I have a complicated attitude about friendships with neighbors.
Actually, I have a complicated attitude about friendships in general—and friendships with neighbors throw me off.
I think of my friendships as magical, mystical soul-matings that took place at a meaningful moment in time and then held fast even as the great cosmic wash crashed in around us. I think of them as, aside from my family and my own mind, the only thing I really have.
So I never second-guess the energy and the money and the time I spend with my friends. Even in gobs, it’s well-spent by definition. The ROI is understood. In the parlance of modern management, which has leaked into the vocabulary of the life coach, it’s “strategic.”
But with my life half over, how am I to think of the considerable time I find myself spending with my neighbors, and a circle of their friends? This is a fun, oddball lot of childless, single thirty-somethings, organized mostly around their interest in motorcycling—there’s a mock motorcycle gang that we call The Hard Cases—and their love of beer-drinking on the summer porch.
Those are two powerful organizing principles, I grant you—but ones that don’t quite connect with the purpose of my life: my family, my writing, my family, my writing, my family, my writing.
I think my neighbors sense my unease, my creeping desire to make the happy engine hours we spend together count for something. (Which is probably why I’m writing about it; if I'm writing about it, it counts.)
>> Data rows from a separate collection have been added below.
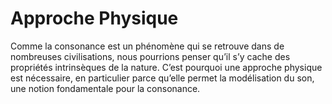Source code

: # Approche Physique

Comme la consonance est un phénomène qui se retrouve dans de  nombreuses civilisations, nous pourrions penser qu’il s’y cache des propriétés intrinsèques de la nature. C’est pourquoi une approche physique est nécessaire, en particulier parce qu’elle permet la modélisation du son, une notion fondamentale pour la consonance.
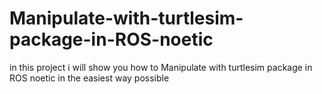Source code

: # Manipulate-with-turtlesim-package-in-ROS-noetic
in this project i will show you how to Manipulate with turtlesim package in ROS noetic in the easiest way possible 
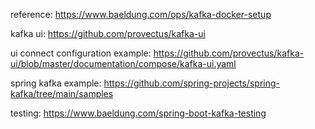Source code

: reference: https://www.baeldung.com/ops/kafka-docker-setup

kafka ui: https://github.com/provectus/kafka-ui

ui connect configuration example: https://github.com/provectus/kafka-ui/blob/master/documentation/compose/kafka-ui.yaml

spring kafka example: https://github.com/spring-projects/spring-kafka/tree/main/samples

testing: https://www.baeldung.com/spring-boot-kafka-testing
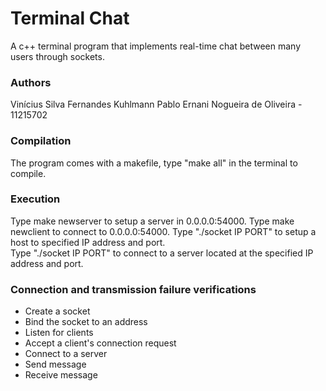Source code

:# Terminal Chat
A c++ terminal program that implements real-time chat between many users through sockets.

### Authors
Vinícius Silva Fernandes Kuhlmann
Pablo Ernani Nogueira de Oliveira - 11215702

### Compilation
The program comes with a makefile, type "make all" in the terminal to compile.

### Execution
Type make newserver to setup a server in 0.0.0.0:54000.
Type make newclient to connect to 0.0.0.0:54000.
Type "./socket IP PORT" to setup a host to specified IP address and port.  
Type "./socket IP PORT" to connect to a server located at the specified IP address and port.  

### Connection and transmission failure verifications
* Create a socket
* Bind the socket to an address
* Listen for clients
* Accept a client's connection request
* Connect to a server
* Send message
* Receive message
“It’s just fucking fun, man,” is their irritated, unspoken response.
As another friend of mine said when he was accused over over-thinking an issue, “I’m not over-thinkin’ it, man. I’m just thinkin’ it!”
There’s something blissfully un-fraught about porch beers (or as they call ‘em in the suburbs, “garage beers”). And probably, I ought to just enjoy the happy passing of the time. And maybe, these people with whom fate threw me, are actually becoming my friends.
Which is fine with me, except I'm going to have to get some new neighbors.